Misericordia

Morir fue deliciosamente fácil; resucitar, un obsceno arrebato. Sin dejar de temblar, dio por perdida la potestad sobre su cuerpo. También la claridad. Elisabeth, percatada de su transe, acarició su pecho para apaciguarlo. «No me toques. Siento demasiado.», susurró apretando las mandíbulas. Ella se recogió, limitada a observarlo con tierna consternación.

Su epidermis reverberó como eco inesperado el Miserere. Fray David la escuchaba con frecuencia en su despacho. Diálogo polifónico, desgarrado al final de su primer estrofa por la soprano: et a peccato meo munda me.
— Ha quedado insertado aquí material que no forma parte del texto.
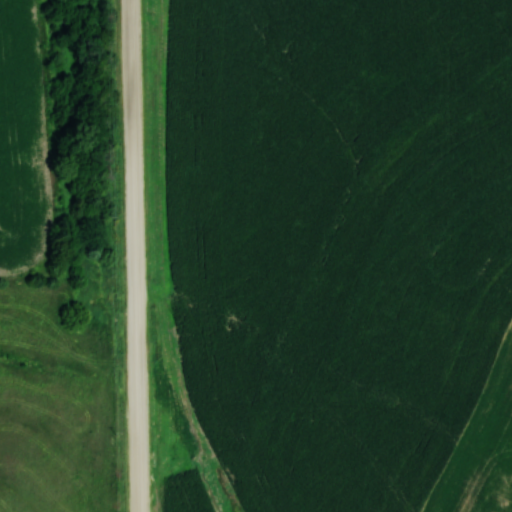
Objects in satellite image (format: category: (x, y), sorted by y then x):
road: (135, 256)
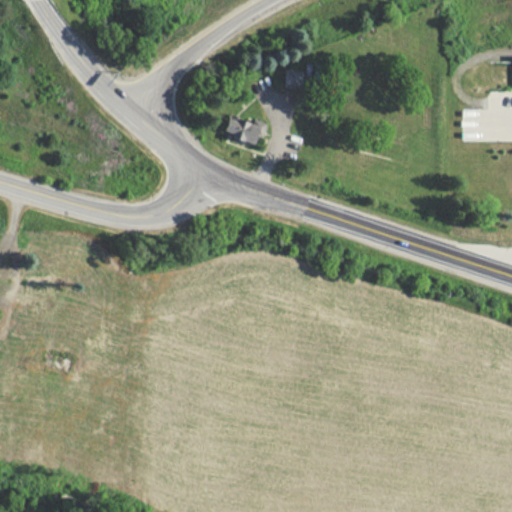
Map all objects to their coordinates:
road: (37, 1)
road: (192, 50)
road: (79, 60)
road: (452, 73)
building: (291, 79)
building: (291, 79)
road: (511, 83)
road: (500, 94)
parking lot: (500, 116)
road: (500, 117)
building: (245, 130)
building: (245, 131)
road: (109, 209)
road: (312, 209)
crop: (326, 402)
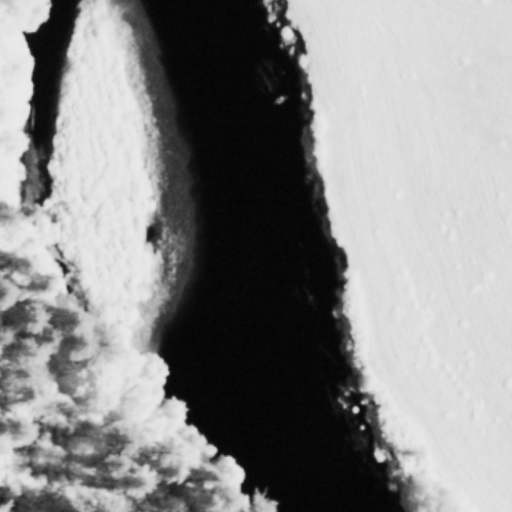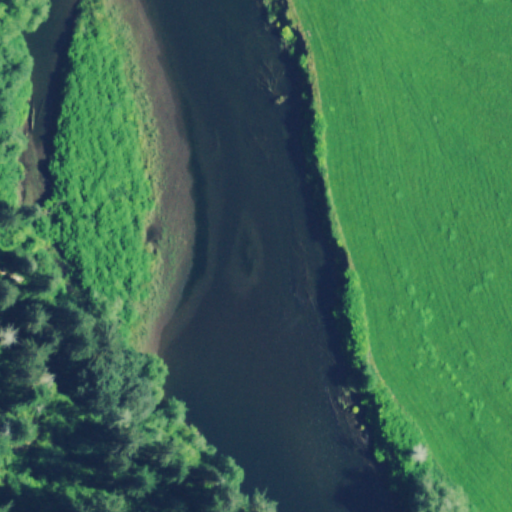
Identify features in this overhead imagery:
crop: (423, 210)
river: (248, 258)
Desde hacía tiempo observaba tímidamente, cuando en el receso largo, Elisabeth se aislaba en las jardineras del patio para comer su sándwich. Tan blanca y pelirroja, pecas brincando por su rostro de ranita de charco. Mas él reconocía su lugar, como todos en este sistema occidental de castas, donde las marcas en el cuerpo evidencian la posición estamentaria.

En esa preparatoria privada era un aguacatero trasplantado en la tundra, obligado a convertirse en abedul, sin el privilegio del invernadero, al contrario de los alcatraces que don Joaquín llevó a la cañada, dejándose la piel para que florecieran. Pero él insistía, por su madre; por su hermana, casada con un evangelista, dividiendo a la pequeña comunidad serrana; por su hermano mayor caído en malas compañías de Pinal de Amoles; por sus hermanitos de la Orden Menor. Él asistiría a esa escuela de ricachos sonriendo, dando testimonio de la gracia franciscana, aunque el cálculo diferencial le insistiera que ciertos saberes también son excluyentes.

Ignorando las amonestaciones de Fray David pidió ayuda a Elisabeth, quien en matemáticas sobresalía. El «sí» no fue poca sorpresa, por lo que supuso lástima, o caridad marista, de la que ya era objeto. El fin de semana anterior al examen quedó de ir a su casa a repasar ejercicios, y evadiendo las preguntas del fray se apersonó a la hora acordada.

Tras largas frustraciones, so pretexto de un descanso, ella lo cogió de la mano, conduciéndolo a su habitación, atiborrada de peluches y coloridas cartulinas con frases motivacionales. Ella se despojó de lo necesario para su ofrenda. Él se encontró con disposición pura. Revelación.

—El fray me ha dicho que no quiere verme cerca de ti. ¿Cómo lo supo?

—¿Conociste a Arnulfo?

—Dijo que había perdido la vocación, pero no supimos cómo.

—Ahora lo sabes. —dijo Elisabeth, bajando la mirada.

—¿Por qué lo haces? ¿Qué ganas?

—De niña… el sacerdote de la parroquia… No quiero que se vuelvan como él.